Power out

Editorial Board
Tuesday, Jan 24, 2023

On Monday, life in Pakistan came to a grinding halt when a fault in the country’s power generation and distribution system – a voltage surge apparently – left millions without electricity. Pakistan, unfortunately, faces power breakdowns frequently; Monday’s outage happened only three months after another major power breakdown. In the last nine years, the country has faced eight power outages. Such is the routine manner in which entire cities, at times the entire country, plunge into darkness that even citizen outrage is muted – most people trying to go through the day as efficiently as they can. In all this, what is most glaring is the sheer incompetence of authorities that have failed to come up with a viable solution to this problem. When out of power, almost all political parties use the power sector to criticize their opponents. That changes quickly however when they are in power. Over the years, successive governments have focused solely on improving generation capacity, without realizing that they need to tackle the infrastructure issues of the generation and distribution system. The power sector is neck-deep in debt, and does not have enough resources to improve its transmission infrastructure. Almost every Pakistani government has gone to the IMF for bailout packages, but little to none work has been done to draft a viable, long-term strategy to pull this important sector out of crisis – governments busy adding more power to the grid through megaprojects, instead of undertaking the thankless task of fixing the power distribution system.

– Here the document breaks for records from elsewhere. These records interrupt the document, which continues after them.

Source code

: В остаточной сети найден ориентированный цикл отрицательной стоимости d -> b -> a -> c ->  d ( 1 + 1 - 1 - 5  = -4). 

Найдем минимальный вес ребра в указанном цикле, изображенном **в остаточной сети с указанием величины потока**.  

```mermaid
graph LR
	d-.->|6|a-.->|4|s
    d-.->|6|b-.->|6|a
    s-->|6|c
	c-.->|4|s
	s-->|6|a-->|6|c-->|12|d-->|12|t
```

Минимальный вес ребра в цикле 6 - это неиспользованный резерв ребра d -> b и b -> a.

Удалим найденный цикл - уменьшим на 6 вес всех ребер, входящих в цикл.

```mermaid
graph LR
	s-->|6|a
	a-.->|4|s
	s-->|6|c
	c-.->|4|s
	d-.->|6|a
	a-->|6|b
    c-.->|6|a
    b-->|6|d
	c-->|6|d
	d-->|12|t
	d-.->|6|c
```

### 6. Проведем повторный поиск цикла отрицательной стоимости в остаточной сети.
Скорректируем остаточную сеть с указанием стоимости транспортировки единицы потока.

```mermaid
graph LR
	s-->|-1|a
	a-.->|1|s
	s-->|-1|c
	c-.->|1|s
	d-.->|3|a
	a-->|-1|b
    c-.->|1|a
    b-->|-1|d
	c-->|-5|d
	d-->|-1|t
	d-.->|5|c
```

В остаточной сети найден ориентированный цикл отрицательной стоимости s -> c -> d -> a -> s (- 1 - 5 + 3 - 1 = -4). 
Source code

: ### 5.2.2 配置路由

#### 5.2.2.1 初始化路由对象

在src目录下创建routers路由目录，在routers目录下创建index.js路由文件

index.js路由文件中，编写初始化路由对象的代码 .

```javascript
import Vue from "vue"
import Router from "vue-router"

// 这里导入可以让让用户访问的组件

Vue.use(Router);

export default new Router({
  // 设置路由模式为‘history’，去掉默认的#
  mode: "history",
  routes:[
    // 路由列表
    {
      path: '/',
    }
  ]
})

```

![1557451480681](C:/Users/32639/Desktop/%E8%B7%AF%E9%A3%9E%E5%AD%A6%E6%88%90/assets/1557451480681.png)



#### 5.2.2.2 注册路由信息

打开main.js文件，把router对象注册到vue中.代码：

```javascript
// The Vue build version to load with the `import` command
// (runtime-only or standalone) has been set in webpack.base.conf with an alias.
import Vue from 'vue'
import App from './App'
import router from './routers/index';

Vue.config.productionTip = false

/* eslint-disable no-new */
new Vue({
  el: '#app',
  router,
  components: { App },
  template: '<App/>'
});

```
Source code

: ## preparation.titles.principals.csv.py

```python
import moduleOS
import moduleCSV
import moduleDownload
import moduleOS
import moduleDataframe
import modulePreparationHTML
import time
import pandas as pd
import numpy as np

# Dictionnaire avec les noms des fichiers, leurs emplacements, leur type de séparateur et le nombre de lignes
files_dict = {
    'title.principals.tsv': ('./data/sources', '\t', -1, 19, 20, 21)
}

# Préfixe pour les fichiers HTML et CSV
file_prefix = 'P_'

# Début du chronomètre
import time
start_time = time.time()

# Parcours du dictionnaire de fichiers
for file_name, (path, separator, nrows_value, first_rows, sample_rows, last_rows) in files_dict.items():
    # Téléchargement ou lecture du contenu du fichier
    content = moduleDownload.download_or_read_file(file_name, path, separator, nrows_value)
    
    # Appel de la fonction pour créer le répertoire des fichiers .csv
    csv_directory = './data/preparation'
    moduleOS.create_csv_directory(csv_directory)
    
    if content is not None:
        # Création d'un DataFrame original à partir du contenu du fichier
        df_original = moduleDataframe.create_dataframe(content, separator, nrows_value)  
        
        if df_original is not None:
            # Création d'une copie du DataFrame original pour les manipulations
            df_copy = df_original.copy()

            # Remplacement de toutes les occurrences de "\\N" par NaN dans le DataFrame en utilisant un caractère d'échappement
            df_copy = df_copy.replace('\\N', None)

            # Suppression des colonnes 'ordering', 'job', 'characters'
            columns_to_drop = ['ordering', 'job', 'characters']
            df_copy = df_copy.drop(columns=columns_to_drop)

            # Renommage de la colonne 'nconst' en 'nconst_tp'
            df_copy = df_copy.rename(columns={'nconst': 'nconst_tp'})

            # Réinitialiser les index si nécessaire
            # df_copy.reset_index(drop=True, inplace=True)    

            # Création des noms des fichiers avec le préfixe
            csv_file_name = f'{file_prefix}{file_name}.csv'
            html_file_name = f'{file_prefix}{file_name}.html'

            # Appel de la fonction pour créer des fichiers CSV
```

While the people of the country have been forced to accept the nightmare that is our electric power system, this hardly makes them immune to the challenges a powerless country brings. From hospitals and schools to small-scale businesses, everyone reported difficulties in carrying out routine tasks. The country is already witnessing a gas crisis, which means that most people could not cook food or turn on heaters to keep themselves warm during a cold winter. Each time the country faces a power-related problem, government representatives assure people of an inquiry to tackle the underlying causes and ensure that such incidents are not repeated. But every other year, in fact every year, we witness the same problem. When Prime Minister Shehbaz Sharif came to power, he had indicated an interest in understanding the country’s power problem. But it seems politics has trumped nearly every serious issue concerning the country and we are back to a repeat of the same old reactions: this time, PTI politicians gladly pouncing on the chance to blame the PDM coalition government for its failure to avoid a nation-wide outage – perhaps forgetting their own government too had faced the same problem. The question is not which party is in power but why the country keeps failing to introduce structural reforms. In this never-ending blame game, the people of Pakistan stand helplessly in the middle, unable to figure out exactly where they went wrong and if they will ever live in a country where there isn’t a constant threat of power breakdowns, gas outages, and water scarcity. It is time for the government to rethink its priorities. Even if this latest incident can be attributed solely to technical faults, this may be a preview of a very dystopian future.